- The Washington Times - Monday, December 7, 2009

Although the manufacturing sector has expanded four months in a row and the unemployment rate dipped last month, Federal Reserve Chairman Ben S. Bernanke warned Monday that there still is not sufficient momentum to declare that the nascent economic recovery will be long-lasting.

“Though we have seen some improvement in economic activity,” Mr. Bernanke told the Economic Club of Washington, “we still have some way to go before we can be assured that the recovery will be self-sustaining.”

The Fed chairman noted the “encouraging” development of “stronger demand for homes and consumer goods and service.” And he pointed to evidence that housing prices “have firmed a bit.”

Most economists believe recession ended in the summer, probably in July or August. During the third quarter, the U.S. economy expanded at an annual rate of 2.8 percent, the first advance in five quarters.

On the employment front, the nation’s jobless rate declined from 10.2 percent in October to 10 percent in November, the Labor Department reported Friday. Much more startling was the fact that only 11,000 jobs were lost last month, much fewer than the 140,000 or so that many economists were forecasting. Also, job losses for September and October were revised sharply downward.

However, the Fed chairman was cautious about future improvement in the labor market.

“At issue is whether the recovery will be strong enough to create the large number of jobs that will be needed to materially bring down the unemployment rate,” he said.

“My best guess at this point is that we will continue to see modest economic growth next year — sufficient to bring down the unemployment rate, but at a pace slower than we would like,” Mr. Bernanke said.

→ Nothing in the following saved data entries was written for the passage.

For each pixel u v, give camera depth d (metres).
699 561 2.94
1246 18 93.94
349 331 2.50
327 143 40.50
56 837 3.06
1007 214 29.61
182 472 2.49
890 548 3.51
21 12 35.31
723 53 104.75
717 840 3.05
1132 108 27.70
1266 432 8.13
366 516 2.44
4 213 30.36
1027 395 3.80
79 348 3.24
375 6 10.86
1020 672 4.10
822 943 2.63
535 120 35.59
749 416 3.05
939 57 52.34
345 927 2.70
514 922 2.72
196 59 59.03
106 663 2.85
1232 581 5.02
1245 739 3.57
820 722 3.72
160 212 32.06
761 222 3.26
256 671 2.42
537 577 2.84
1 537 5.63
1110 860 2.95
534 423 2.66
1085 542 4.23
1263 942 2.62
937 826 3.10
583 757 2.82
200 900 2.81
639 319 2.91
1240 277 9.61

In its last forecast, the Fed estimated the jobless rate would hover between 9.3 percent and 9.7 percent during the fourth quarter of 2010. But many private economists, including Moody’s Economy.com and Wells Fargo, expect the unemployment rate to remain above 10 percent through the end of next year.

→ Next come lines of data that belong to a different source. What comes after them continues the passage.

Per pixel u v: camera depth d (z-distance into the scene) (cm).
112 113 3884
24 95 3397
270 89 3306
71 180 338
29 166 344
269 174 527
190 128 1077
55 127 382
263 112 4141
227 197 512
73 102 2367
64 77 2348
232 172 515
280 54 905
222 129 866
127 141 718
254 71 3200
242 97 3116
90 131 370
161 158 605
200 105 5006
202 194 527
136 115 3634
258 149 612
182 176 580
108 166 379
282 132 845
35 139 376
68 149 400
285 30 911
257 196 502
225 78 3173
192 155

To unclog the nation’s credit markets and to battle a plunging economy, the Fed lowered its target overnight interest rate to between 0 and 0.25 percent last December. Following its last policy meeting in early November, the Fed announced its intention to keep short-term interest rates at “exceptionally low levels” for “an extended period.”

Monday, Mr. Bernanke repeated his view that the Fed’s expansionary monetary policy will not lead to higher inflation.

“Will the Federal Reserve’s actions to combat the crisis lead to higher inflation down the road?” he asked.

“The answer is ‘no,’” he declared, adding, “The Federal Reserve is committed to keeping inflation low and will be able to do so.”

Consumer prices have actually declined 0.2 percent over the past 12 months, but some analysts fear that the Fed’s extraordinary actions to battle the worst financial crisis and deepest downturn since the Great Depression could sow the seeds of inflation.

Mr. Bernanke, who has been nominated for a second four-year term as Fed chairman, has been arguing for months that the Fed’s “exit strategy” would prevent a burst of inflation.